Australian Tropical Rainforest Plants - Online edition

Melicope bonwickii (F.Muell.) T.G.Hartley


Tree
Click/tap on images to enlarge
Leaves and Flowers. © B. Gray
Fruit, three views and dehiscing. © W. T. Cooper
Scale bar 10mm. © CSIRO
Cotyledon stage, epigeal germination. © CSIRO
10th leaf stage. © CSIRO
Family

Hartley, T.G. (1994) Sandakania 4: 56. 

Common name

Yellow Evodia; Yellow Corkwood

Stem

Lenticels quite large. White, granular, vertical stripes in the outer blaze.

Leaves

Leaflets sessile or with very short stalks. Leaflet blades about 11-23 x 4-9 cm. Oil dots visible with a lens. Compound leaf axis flattened or shallowly channelled on the upper surface. About 10-20 lateral veins on each side of the midrib.

Flowers

Inflorescences produced on the branches below or back from the leaves. Sepals +/- orbicular, about 1.5-2 mm long. Petals about 4-6 mm long, glabrous on the outer surface, but pubescent on the inner surface. Staminal filaments glabrous. Disk 8-lobed but continuous, pubescent, surrounding the ovary. Ovary pubescent.

Fruit

Individual fruiting carpels about 4-6 mm long. Seeds about 2-3 mm diam. Aril shiny black on the outer surface, completely enclosing the seed. Testa tuberculate rugose.

Seedlings

Cotyledons elliptic, margin finely crenate. Oil dots small, visible with a lens. At the tenth leaf stage: leaf trifoliolate, lateral leaflets unequal-sided at the base; upper surface of leaflet with a few short hairs along the midrib; oil dots small, sparse, more numerous towards the apex. Seed germination time 33 to 67 days.

Distribution and Ecology

Occurs in NEQ and CEQ. Altitudinal range from near sea level to 800 m. Grows in well developed lowland and upland rain forest but probably reaching its best development on soils derived from basalt. This species is favoured by disturbance and as it is a fast growing species it can compete quite successfully with the regrowth species. When this species flowers, large numbers of birds are attracted and the noise emanating from the assemblage suggests that there may be an ingredient in the nectar which modifies their normal behaviour. Also occurs in Malesia (the Philippines, Borneo, Java and New Guinea).

Natural History & Notes

Food plant for the larval stages of the Ulysses Butterfly. Common & Waterhouse (1981).

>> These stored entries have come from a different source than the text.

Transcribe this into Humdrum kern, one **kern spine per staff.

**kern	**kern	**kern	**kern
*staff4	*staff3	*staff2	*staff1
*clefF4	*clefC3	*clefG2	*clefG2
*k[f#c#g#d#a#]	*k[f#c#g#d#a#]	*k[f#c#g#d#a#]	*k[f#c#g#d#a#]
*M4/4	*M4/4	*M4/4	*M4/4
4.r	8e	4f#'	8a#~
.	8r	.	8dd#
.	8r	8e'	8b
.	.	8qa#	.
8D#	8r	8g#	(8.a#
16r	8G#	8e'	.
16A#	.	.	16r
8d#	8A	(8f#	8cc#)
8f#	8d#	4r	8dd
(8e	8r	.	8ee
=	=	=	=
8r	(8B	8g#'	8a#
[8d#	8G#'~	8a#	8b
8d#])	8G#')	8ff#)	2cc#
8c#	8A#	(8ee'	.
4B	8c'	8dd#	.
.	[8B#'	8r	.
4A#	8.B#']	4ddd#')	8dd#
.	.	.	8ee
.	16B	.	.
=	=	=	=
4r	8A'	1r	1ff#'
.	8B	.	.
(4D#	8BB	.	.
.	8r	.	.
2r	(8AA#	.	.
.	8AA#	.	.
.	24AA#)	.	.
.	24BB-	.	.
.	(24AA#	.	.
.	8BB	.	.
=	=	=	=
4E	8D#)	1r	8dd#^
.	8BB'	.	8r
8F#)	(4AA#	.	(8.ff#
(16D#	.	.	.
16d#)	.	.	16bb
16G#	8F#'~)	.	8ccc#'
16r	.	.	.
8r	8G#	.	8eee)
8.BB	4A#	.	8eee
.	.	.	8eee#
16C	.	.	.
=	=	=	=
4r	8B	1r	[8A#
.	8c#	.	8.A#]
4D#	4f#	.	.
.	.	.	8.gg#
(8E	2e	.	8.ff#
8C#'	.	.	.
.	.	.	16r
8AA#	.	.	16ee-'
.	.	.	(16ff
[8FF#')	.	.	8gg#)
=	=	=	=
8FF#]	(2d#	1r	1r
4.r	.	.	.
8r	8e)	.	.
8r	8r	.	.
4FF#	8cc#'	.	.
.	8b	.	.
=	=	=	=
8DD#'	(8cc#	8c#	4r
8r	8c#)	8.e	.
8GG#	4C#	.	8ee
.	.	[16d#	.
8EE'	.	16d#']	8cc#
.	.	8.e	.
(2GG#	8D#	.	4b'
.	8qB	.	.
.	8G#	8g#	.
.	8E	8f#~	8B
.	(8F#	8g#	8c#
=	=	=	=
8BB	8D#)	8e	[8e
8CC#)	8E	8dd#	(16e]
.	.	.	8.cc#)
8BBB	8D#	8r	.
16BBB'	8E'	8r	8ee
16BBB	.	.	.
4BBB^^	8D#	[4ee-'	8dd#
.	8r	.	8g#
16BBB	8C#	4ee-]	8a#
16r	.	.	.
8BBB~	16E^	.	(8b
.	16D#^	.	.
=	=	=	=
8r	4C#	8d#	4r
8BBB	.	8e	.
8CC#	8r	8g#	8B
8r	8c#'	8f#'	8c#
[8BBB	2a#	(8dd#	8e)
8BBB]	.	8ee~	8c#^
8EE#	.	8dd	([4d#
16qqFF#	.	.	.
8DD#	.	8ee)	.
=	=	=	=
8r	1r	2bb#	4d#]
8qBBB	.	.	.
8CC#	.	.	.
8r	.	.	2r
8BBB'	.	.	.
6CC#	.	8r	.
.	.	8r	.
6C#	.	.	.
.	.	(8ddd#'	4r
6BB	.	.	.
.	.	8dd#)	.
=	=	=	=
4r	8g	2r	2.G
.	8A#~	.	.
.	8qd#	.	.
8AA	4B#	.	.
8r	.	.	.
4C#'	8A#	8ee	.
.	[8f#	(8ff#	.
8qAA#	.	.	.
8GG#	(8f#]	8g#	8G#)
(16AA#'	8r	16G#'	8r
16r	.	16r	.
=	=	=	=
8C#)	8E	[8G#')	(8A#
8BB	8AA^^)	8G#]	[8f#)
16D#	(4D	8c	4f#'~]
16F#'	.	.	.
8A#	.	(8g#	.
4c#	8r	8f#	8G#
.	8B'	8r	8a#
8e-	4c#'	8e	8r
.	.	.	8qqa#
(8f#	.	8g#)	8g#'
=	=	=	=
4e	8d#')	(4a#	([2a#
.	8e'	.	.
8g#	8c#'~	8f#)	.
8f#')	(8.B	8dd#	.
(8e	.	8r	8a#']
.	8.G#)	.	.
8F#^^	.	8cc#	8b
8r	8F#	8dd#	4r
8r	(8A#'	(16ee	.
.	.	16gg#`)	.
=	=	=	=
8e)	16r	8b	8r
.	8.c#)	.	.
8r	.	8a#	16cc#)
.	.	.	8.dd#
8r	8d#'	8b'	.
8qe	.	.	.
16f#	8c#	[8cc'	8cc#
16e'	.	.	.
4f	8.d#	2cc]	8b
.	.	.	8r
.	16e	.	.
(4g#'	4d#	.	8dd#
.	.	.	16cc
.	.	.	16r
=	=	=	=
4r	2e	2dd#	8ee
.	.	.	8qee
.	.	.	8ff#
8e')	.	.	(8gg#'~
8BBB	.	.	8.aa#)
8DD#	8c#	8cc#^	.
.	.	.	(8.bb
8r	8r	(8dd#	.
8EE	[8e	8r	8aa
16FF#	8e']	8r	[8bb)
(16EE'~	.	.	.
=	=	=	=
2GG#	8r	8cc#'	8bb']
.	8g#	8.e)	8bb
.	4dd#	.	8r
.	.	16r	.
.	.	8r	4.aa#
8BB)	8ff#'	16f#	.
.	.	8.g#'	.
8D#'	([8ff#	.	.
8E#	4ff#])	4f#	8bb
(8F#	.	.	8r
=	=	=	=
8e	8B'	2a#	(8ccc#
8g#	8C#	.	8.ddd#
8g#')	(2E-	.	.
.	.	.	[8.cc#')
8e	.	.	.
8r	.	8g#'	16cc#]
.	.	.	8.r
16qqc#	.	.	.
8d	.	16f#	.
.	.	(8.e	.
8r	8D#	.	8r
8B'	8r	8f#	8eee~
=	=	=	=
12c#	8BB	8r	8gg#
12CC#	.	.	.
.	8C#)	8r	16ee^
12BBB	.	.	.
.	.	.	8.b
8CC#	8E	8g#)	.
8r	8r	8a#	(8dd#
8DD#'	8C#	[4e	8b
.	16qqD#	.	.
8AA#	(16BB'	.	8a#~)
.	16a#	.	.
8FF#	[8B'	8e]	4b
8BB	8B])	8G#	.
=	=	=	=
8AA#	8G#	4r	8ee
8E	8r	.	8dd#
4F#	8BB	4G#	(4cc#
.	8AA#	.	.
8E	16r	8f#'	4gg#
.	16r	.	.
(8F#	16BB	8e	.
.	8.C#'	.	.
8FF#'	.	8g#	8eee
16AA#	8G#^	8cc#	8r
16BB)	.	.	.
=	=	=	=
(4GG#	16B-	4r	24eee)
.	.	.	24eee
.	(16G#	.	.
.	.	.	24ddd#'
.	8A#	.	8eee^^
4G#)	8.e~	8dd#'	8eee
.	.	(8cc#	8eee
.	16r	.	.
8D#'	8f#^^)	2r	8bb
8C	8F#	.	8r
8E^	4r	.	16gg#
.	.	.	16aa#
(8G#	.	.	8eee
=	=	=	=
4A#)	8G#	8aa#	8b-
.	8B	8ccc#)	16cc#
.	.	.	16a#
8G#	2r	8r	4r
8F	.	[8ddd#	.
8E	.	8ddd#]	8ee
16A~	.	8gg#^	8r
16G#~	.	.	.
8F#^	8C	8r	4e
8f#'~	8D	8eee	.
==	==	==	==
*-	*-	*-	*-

A tree now commonly planted for the massed display of pale pink flowers which attract numerous bird species.

The flowers of this species are very popular with nectar or pollen feeding birds particularly parrots. The noise emanating from flocks of these birds feeding in flowering trees suggests that there may be components in addition to simple nectar and pollen in their fare.

Produces a useful general purpose timber.

Wood specific gravity 0.46. Cause et al. (1989).

Synonyms
Euodia bonwickii F.Muell., Fragmenta Phytographiae Australiae 5: 56(1865), Type: Queensland, Seaview Range, Rockingham Bay, 1 June 1865, Dallachy; holo: MEL. Fide Hartley (2001).